Excerpt to read:
Gaidar Pays Visit to Real World in Petersburg

ST. PETERSBURG - If Yegor Gaidar and Anatoly Chubais had looked out of their couchette at around 3 A. M. , they would have seen two thieves scampering from their train to a nearby getaway car.

For the two deputy prime ministers sharing a cabin on the Moscow-St. Petersburg express, it was their first and last whistle-stop tour of the campaign, a chance to show themselves as regular guys.

The train robbers just down the corridor were one sign that at least for a night the leaders of Russia's Choice, known as the party of the government, had joined the real world of modern Russia.

Later, Gaidar, acting as the head of Russia's Choice, tried to keep up the "man of the people" appearance by journeying about Russia's second city on a bus.

Yet many of the several hundred workers who saw Gaidar at the Baltic shipbuilding plant responded warily to a man who appeared stiff and ill at ease.

"I'm against Gaidar", shipyard builder Nikolai Kudolov said afterward. "I'm tired of people promising a golden future and then doing nothing".

Gaidar's message to voters on the trip that ended Wednesday was often shrouded in rapid techno-speak. But it was simple at the core: Vote for Russia's Choice or face disaster with the opposition.

"'We should first of all clarify the character of the choice that should be made during Dec. 12", Gaidar told The Moscow Times.

He said he fears that voters could end up choosing a parliament opposed to reforms much like the old one, which President Boris Yeltsin dissolved and then crushed by force of arms in October.

"There will be a strong communist fraction, there will be a strong agricultural fraction, there will be a strong so-called centrist fraction that will try to promote populist politics", Gaidar said in the interview on his campaign bus.

"Everything depends on two events", he went on. "How strong the democratic vote will be, and how close will be the cooperation between the democratic forces".

Gaidar, the author of Russia's economic reforms, seemed most at ease spreading his message before small gatherings of St. Petersburg's bankers, managers, and intelligentsia, who clearly understood his economic jargon.

Observers say that Gaidar thrives on policy-making but falters in communicating to the general public - a shortcoming reflected in polls and on his tour of Russia's second city.

"I think he could be a good campaigner if he wanted", said Mikhail Reznikov, who organizes campaign trips for Russia's Choice. But "he is very busy and not as aggressive as Kasparov", referring to the world chess champion Garry Kasparov, who has been campaigning on behalf of Russia's Choice.

Although officially on unpaid leave this week, Gaidar switched hats from party candidate to government official repeatedly during his campaign trip. When he visited a local military base where campaigning is forbidden, the tour was instantly deemed "official government business".

When Gaidar appeared on local television, he again transformed into a government official, not a party leader, to comply with the rules of objective campaign coverage. He also enjoyed a police escort to clear away traffic on Tuesday.

Campaign aides say that there will be no more campaign trips for Gaidar. But they said he may directly take on one of Russia's Choice's greatest obstacles on Friday by debating Grigory Yavlinsky, a fellow economist and party leader - a man who can speak Gaidar's language.

Assigned task 1: List every person named in the article about Gaidar's St. Petersburg trip.
Assigned task 2: From the article about Gaidar's St. Petersburg trip, output without changes the part that opens with the words "The train robbers" and closes with "city on a bus.".

Recorded data:
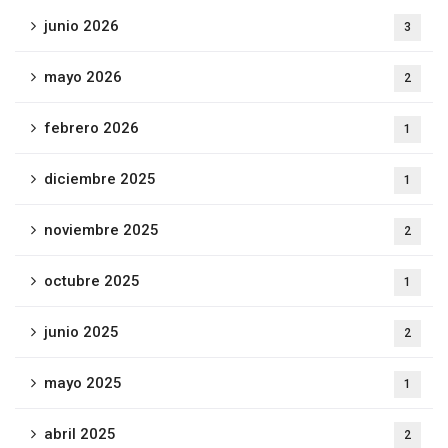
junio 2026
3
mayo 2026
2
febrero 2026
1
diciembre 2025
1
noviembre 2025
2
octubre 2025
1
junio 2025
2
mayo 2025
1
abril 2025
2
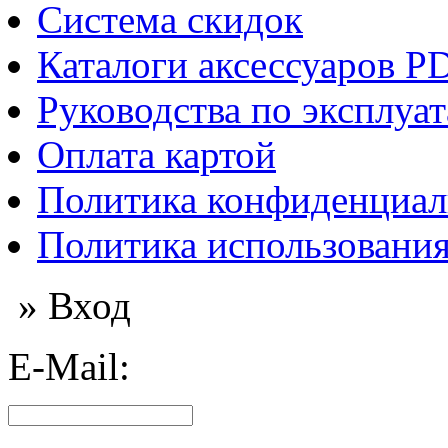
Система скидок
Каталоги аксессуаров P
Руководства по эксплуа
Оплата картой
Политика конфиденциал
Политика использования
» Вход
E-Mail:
* * *
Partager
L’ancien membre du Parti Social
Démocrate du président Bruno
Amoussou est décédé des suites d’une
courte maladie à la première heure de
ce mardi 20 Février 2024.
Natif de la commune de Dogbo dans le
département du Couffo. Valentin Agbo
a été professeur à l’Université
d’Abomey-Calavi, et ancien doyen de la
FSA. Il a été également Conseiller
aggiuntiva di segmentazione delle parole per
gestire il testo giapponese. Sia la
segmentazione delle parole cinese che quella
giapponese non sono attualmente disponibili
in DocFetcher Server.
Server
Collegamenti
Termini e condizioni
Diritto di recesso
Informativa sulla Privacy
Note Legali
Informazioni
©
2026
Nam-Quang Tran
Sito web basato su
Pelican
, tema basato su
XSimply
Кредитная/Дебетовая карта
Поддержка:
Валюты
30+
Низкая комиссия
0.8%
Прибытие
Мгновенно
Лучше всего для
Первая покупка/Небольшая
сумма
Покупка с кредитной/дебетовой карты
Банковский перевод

Reply 1: Yegor Gaidar, Anatoly Chubais, Nikolai Kudolov, Boris Yeltsin, Mikhail Reznikov, Garry Kasparov, Grigory Yavlinsky

Reply 2:
The train robbers just down the corridor were one sign that at least for a night the leaders of Russia's Choice, known as the party of the government, had joined the real world of modern Russia.

Later, Gaidar, acting as the head of Russia's Choice, tried to keep up the "man of the people" appearance by journeying about Russia's second city on a bus.